Problem details:
Return every line of the rows below that contains the word "Global".

(Stored data entries)
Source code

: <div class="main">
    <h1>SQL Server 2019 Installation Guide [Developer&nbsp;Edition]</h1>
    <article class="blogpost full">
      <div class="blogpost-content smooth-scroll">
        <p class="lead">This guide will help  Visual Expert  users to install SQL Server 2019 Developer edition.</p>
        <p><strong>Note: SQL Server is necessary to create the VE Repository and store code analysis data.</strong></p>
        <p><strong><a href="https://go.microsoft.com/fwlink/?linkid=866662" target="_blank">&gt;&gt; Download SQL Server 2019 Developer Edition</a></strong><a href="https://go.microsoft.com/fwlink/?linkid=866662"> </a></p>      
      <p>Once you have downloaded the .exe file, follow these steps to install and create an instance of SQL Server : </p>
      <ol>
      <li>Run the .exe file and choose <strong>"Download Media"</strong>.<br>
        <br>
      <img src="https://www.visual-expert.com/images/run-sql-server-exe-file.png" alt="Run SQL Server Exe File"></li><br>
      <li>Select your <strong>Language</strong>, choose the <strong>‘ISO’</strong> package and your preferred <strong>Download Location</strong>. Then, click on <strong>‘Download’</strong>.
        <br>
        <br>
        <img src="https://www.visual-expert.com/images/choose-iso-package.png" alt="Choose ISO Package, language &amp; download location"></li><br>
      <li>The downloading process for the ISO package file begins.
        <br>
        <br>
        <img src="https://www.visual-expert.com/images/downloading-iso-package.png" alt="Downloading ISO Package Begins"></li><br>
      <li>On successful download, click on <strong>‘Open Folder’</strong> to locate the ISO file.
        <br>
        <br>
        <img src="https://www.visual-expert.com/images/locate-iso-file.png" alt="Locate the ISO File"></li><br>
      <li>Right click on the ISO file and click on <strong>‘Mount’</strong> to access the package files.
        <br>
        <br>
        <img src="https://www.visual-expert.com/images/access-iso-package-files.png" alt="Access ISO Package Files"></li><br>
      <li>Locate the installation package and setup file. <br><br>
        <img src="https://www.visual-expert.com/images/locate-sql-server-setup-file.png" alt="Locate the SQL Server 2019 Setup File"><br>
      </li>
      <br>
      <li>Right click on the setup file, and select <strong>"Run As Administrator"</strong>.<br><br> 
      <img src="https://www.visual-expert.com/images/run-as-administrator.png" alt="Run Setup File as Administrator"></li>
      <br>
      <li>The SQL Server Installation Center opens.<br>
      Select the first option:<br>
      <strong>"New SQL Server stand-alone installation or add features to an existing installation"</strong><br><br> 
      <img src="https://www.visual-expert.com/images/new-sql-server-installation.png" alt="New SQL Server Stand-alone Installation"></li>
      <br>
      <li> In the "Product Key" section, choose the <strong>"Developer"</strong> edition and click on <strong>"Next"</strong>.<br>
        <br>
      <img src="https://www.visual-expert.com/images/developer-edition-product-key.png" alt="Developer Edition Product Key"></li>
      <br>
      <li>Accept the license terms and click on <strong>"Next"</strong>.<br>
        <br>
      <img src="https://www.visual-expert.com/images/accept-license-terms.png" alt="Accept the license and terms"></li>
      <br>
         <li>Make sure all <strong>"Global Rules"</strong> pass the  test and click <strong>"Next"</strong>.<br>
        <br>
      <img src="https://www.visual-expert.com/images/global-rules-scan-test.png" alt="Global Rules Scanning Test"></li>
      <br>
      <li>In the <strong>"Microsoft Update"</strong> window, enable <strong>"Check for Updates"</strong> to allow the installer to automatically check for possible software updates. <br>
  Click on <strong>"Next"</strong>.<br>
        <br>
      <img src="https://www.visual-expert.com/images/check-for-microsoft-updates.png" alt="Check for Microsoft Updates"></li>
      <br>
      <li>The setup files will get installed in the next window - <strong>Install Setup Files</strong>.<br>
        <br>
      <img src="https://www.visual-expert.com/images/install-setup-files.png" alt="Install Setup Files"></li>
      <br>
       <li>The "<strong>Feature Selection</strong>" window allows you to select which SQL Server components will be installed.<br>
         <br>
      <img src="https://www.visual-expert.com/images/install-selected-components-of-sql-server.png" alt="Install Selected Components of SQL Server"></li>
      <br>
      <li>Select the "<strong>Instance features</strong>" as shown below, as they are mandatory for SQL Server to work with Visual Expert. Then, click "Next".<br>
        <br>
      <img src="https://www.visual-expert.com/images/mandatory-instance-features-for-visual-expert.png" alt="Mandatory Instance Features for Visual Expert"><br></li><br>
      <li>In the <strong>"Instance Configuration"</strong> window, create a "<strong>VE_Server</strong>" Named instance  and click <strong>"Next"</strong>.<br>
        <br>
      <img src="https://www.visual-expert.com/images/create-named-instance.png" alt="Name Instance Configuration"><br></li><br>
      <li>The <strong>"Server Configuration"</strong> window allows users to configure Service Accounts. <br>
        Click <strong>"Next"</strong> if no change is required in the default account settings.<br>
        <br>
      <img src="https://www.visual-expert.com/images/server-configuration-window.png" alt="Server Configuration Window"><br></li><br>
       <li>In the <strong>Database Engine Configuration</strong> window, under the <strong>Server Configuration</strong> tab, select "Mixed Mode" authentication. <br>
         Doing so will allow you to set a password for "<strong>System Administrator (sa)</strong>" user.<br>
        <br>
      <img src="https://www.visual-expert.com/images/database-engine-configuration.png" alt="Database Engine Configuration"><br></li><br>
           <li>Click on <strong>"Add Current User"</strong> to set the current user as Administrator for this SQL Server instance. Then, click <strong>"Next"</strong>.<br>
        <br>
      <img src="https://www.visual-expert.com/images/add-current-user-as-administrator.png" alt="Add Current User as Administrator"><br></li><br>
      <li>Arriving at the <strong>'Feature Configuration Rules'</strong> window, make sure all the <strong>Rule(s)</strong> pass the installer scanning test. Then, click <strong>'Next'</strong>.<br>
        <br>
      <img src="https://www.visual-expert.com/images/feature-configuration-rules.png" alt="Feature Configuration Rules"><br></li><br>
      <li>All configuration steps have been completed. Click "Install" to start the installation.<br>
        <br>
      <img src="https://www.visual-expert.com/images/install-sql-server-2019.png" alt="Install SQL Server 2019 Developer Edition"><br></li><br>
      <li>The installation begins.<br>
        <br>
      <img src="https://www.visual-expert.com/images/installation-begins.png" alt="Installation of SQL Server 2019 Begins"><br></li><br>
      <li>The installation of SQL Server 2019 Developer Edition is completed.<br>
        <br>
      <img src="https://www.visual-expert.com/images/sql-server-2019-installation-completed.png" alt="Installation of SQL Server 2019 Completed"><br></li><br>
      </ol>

Result of the task:
         <li>Make sure all <strong>"Global Rules"</strong> pass the  test and click <strong>"Next"</strong>.<br>
      <img src="https://www.visual-expert.com/images/global-rules-scan-test.png" alt="Global Rules Scanning Test"></li>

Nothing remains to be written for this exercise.